As I said, I felt guilty about my emotion over that moment, until I listened to an interview with a black actor, I think it was with Laurence Fishburn. He nearly wept as he told the interviewer how that same moment in the movie makes him weep every time. He listed the same reasons that affect me so deeply. I felt vindicated. And what he said made me think that no matter how I’m affected by art, that’s a good thing. I should never feel ashamed of expressing my true emotions.
So often we apologize for showing deep emotions, even in our most private moments. When something touches me so deeply that I cry, I feel extremely vulnerable. But it’s in our most vulnerable moments that we have the best opportunity of connecting with others. We don’t apologize for laughing, why apologize for crying? Having come to that conclusion, I’ve vowed not to apologize ever again for weeping when I’m in public.
To Kill a Mockingbird is one case in which the book and the movie are essentially the same. Some of the events and characters are condensed or emphasized differently, but the core message is universal, loving and caring for each other no matter what the circumstances, is extremely important.
Thanks for reading, liking and commenting on my posts.
I hope you have a fabulous weekend.
Lucinda Sage-Midgorden © 2018
Lucinda is the author of The Space Between Time, an award finalist in the “Fiction: Fantasy” category of the 2017 Best Book Awards. It’s a historical, time-travel, magical realism, women’s novel, and is available in all ebook formats at Smashwords, or you can find the ebook at iBooks or Barnes and Noble. I you prefer a physical book, you can find a print-on-demand version at Amazon. To join her email list, click here. She will never sell the names on her list.

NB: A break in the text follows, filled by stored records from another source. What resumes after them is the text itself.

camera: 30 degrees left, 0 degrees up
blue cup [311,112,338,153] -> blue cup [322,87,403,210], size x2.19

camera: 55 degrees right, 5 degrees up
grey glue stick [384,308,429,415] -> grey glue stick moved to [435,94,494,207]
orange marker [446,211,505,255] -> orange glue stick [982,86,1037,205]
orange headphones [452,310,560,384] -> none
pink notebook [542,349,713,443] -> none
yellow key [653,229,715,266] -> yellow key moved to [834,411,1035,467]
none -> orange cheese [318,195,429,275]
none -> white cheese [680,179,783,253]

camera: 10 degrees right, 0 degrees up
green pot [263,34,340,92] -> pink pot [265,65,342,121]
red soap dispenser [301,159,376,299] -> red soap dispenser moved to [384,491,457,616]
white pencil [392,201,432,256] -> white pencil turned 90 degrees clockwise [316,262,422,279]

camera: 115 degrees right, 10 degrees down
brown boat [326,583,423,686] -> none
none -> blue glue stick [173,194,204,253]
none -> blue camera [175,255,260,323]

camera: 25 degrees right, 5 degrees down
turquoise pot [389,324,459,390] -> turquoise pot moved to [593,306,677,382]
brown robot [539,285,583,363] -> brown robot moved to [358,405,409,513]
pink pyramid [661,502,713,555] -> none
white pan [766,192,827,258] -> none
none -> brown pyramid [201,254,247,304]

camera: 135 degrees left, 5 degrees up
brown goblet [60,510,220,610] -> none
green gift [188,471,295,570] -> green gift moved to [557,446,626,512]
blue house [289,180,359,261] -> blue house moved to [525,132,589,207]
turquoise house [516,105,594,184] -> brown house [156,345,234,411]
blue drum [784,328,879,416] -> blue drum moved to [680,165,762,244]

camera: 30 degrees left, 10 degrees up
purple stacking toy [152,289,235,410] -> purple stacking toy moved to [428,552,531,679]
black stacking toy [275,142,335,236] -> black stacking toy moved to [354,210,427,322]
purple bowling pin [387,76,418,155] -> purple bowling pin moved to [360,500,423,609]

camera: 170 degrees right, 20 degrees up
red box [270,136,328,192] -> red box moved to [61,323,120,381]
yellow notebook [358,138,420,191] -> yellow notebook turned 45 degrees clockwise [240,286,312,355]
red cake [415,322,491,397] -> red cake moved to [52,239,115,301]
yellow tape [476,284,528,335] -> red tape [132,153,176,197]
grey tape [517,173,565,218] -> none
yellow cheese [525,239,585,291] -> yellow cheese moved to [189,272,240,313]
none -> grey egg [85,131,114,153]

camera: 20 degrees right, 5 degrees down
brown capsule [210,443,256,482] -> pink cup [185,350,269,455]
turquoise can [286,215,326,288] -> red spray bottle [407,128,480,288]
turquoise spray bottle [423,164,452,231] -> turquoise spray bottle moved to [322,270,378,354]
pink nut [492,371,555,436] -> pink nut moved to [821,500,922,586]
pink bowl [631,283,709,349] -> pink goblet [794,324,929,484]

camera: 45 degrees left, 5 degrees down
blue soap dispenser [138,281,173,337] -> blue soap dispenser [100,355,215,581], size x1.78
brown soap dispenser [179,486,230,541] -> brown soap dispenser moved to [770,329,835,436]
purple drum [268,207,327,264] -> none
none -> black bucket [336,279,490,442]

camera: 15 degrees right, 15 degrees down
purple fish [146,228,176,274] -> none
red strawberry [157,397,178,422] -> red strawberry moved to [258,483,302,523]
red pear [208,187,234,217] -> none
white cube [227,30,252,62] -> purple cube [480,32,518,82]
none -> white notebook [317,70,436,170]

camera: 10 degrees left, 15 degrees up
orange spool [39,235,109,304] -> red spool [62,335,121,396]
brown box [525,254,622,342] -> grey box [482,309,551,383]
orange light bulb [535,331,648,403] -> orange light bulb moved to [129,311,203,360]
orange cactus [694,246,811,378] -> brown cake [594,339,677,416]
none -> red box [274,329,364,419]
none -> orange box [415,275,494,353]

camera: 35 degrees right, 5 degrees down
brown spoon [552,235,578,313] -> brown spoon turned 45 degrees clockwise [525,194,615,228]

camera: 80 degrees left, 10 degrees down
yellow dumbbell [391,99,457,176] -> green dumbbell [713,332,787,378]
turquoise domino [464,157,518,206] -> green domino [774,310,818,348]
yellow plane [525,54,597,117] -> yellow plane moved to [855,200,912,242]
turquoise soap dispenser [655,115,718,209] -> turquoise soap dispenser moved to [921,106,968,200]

2 thoughts on “To Kill a Mockingbird”
This entry took me back to the end my senior year in high school. I struggled with this book, there were other books I had to read throughout those 4 years. I never to get into this book, thankfully I still graduated. Thank you for taking me back 20 years. 🙂
I don’t know how I didn’t read it in high school but I’m glad I didn’t. I had seen and discussed the movie with my father many times. When I finally read it as an adult, I was able to appreciate it more. Thanks for your comment.